Teacher and revolutionary

In Ottoman Salonika, IMRO was founded in 1893, by a small band of anti-Ottoman Macedono-Bulgarian revolutionaries, including Hadzhinikolov. The earliest known statute of the Organization calls it Bulgarian Macedonian-Adrianople Revolutionary Committees. It was decided at a meeting in Resen in August 1894 to preferably recruit teachers from the Bulgarian schools as committee members. Although Delchev despised the Exarchate policy in Macedonia, in 1894 he became a teacher in an Exarchate school in Štip. There he met another teacher, Dame Gruev, who was also among the founders of IMRO and a leader of the newly established local committee. Gruev told him about the existence of the Organization. Delchev impressed Gruev with his honesty and joined the Organization immediately, gradually becoming one of its main leaders. Delchev advocated for the establishment of a secret revolutionary network, that would prepare the population for an armed uprising against the Ottoman rule, based on Levski's example.
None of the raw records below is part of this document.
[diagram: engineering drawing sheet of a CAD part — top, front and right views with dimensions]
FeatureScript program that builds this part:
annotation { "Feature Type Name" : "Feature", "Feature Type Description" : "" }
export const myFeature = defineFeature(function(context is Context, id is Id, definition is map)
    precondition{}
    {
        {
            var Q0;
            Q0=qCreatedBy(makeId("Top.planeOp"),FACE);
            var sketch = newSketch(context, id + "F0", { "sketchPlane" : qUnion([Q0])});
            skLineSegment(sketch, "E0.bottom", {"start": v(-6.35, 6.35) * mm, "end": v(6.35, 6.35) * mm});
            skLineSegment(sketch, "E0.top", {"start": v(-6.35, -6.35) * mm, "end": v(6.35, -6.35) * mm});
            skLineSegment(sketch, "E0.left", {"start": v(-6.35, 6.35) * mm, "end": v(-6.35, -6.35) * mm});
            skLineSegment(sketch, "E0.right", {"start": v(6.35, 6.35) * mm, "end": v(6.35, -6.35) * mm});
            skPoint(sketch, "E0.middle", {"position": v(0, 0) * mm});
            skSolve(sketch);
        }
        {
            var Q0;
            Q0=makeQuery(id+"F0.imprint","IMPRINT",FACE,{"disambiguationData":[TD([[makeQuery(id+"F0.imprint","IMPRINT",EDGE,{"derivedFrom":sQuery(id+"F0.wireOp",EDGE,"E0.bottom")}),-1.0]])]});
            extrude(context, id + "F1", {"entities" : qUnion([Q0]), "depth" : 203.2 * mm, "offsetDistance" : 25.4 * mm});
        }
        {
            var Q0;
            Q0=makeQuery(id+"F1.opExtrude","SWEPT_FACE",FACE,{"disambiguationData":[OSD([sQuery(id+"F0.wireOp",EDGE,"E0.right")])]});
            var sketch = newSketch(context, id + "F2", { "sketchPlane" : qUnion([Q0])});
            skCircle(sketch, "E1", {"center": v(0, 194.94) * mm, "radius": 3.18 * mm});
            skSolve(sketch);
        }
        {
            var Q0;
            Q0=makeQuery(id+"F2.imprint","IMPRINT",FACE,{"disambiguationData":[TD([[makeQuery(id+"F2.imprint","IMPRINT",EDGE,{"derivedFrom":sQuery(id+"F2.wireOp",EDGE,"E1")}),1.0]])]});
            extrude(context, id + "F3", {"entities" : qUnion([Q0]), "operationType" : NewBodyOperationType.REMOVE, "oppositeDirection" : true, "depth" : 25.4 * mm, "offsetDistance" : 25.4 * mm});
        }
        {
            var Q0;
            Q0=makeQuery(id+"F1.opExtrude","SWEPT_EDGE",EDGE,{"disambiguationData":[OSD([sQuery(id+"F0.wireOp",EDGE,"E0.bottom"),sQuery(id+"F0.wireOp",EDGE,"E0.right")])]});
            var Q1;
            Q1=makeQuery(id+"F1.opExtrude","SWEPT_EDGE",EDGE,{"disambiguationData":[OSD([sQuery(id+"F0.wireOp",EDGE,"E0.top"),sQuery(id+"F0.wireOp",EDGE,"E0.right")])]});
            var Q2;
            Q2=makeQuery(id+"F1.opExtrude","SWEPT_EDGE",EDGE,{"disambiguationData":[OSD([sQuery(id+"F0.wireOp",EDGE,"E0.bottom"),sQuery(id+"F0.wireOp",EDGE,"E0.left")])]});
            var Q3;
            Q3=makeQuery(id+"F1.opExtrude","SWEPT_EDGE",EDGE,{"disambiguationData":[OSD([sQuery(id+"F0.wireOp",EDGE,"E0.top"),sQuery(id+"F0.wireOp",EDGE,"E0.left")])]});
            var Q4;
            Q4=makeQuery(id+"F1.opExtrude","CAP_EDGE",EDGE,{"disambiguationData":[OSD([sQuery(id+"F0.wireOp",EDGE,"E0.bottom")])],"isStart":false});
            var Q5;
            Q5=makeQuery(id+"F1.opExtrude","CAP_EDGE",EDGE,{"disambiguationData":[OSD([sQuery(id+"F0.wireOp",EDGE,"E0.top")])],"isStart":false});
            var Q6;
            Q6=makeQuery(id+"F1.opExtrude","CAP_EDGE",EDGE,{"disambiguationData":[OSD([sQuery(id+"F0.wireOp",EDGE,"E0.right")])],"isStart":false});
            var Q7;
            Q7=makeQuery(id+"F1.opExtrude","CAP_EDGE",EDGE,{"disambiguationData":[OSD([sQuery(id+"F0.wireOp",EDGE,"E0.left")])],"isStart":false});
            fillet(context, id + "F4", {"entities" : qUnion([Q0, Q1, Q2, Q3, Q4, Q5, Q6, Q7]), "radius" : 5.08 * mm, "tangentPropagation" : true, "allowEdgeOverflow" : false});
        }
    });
They shared common views with Gruev that the liberation had to be achieved internally by a Macedonian organization without any foreign intervention. Therefore, Gruev concentrated his attention on Štip, while Delchev attempted to win over the surrounding villages. It is unknown how many active members the Organization had from 1893 to 1897. Despite his and Gruev's efforts, the number of members grew slowly. In a letter from 1895, Delchev explained that the liberation of Macedonia as a state lies in an internal uprising for which a systematic agitation was conducted in order for the population to be ready in the near future, otherwise the result of a premature uprising would be tragic. Delchev travelled during the vacations throughout Macedonia and established and organized committees in villages and cities. In this period, he adopted Ahil as his nom de guerre. Furthermore, he organized secret border crossing points towards Bulgaria near Kyustendil for easier infiltration of revolutionary propaganda literature.
Delchev also established contacts with some of the leaders of the Supreme Macedonian-Adrianople Committee. Its official declaration was a struggle for the autonomy of the Macedonian and Adrianople regions. However, as a rule, most of SMAC's leaders were officers with strong connections with the Bulgarian governments and prince Ferdinand, waging terrorist struggle against the Ottomans in the hope of provoking a war and thus Bulgarian annexation of both areas. In late 1895 he arrived in Bulgaria's capital Sofia from the name of the "Bulgarian Central Macedonian-Adrianopolitan Revolutionary Committee" to prevent any foreign interference in its work. In February 1896, he met SMAC's new leader Danail Nikolaev, their conversation was turbulent and short. Namely, Nikolaev asserted that the only way to freedom was with trained Bulgarian soldiers and clandestine aid and finance of the Bulgarian government. Moreover, he considered Delchev a brash youngster and deemed unreal and absurd the idea of peasant uprising by revolutionary impulsion of the Macedonian Slavs. SMAC wanted IMRO to be subordinated to them, and Bulgarian army officers to dominate their activity, while IMRO wanted to remain independent of Bulgarian governmental control. After spending the 1895/1896 school year as a teacher in the town of Bansko, in May 1896 he was arrested by the Ottoman authorities as a person suspected of revolutionary activity and spent about a month in jail. Delchev participated in the Thessaloniki Congress of the IMRO in 1896. The Central Committee was placed in Salonika. He, along with Gyorche Petrov, wrote the new organization's statute, which divided Macedonia and Adrianople areas into seven regions, each with a regional structure and secret police, following the Internal Revolutionary Organization's example. Afterwards, Delchev gave his resignation as a teacher and in the same year, he moved back to Bulgaria.